Un système éclaté à harmoniser
Aujourd’hui, la pension de réversion est éclatée en plus de 40 dispositifs différents selon les régimes de retraite. Un exemple frappant : le taux de réversion est de 54 % dans le régime général, mais il grimpe à 60 % pour l’Agirc-Arrco. Le COR envisage donc une uniformisation du taux (50 %, 55 % ou 60 %) afin de garantir une meilleure lisibilité et une équité entre bénéficiaires.
La question de l’âge minimum pour toucher la pension est également sur la table. Actuellement fixé à 55 ans dans certains régimes, il ne s’applique pas aux fonctionnaires, créant ainsi une inégalité. Deux pistes sont envisagées : imposer 55 ans à tous ou supprimer cette condition d’âge.
Mariage, pacs et concubinage : vers plus d’équité
Le COR se penche aussi sur les conditions liées au remariage. Aujourd’hui, un fonctionnaire qui se remarie perd son droit à la réversion, alors que cette règle n’existe pas ailleurs. Une harmonisation est donc à l’étude. Par ailleurs, l’extension de la pension de réversion aux couples pacsés ou en concubinage semble faire consensus, ce qui marquerait un tournant majeur dans la reconnaissance des nouvelles formes familiales.
Un nouveau calcul pour préserver le niveau de vie
Au-delà des règles d’âge ou de statut marital, le COR propose de revoir en profondeur le mode de calcul. Objectif : maintenir le niveau de vie du conjoint survivant. Parmi les pistes étudiées :
- Un calcul basé sur la différence entre les deux tiers de la pension du défunt et le tiers de celle du conjoint survivant.

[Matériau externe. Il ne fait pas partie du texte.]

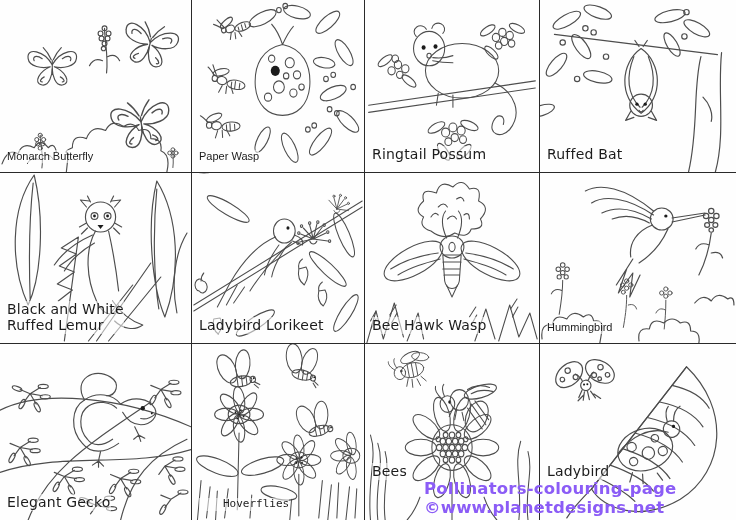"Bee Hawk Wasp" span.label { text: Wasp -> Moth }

- Une double proratisation prenant en compte la durée de cotisation et celle du mariage, afin de mieux refléter la solidarité du couple.
Une réforme attendue mais encore incertaine
Si ces propositions vont dans le sens d’une plus grande justice sociale, elles soulèvent des interrogations sur leur faisabilité et leurs conséquences financières. Des simulations seront présentées début 2025, avant que le gouvernement ne tranche. En cas de validation, les nouvelles règles pourraient entrer en vigueur dès 2026.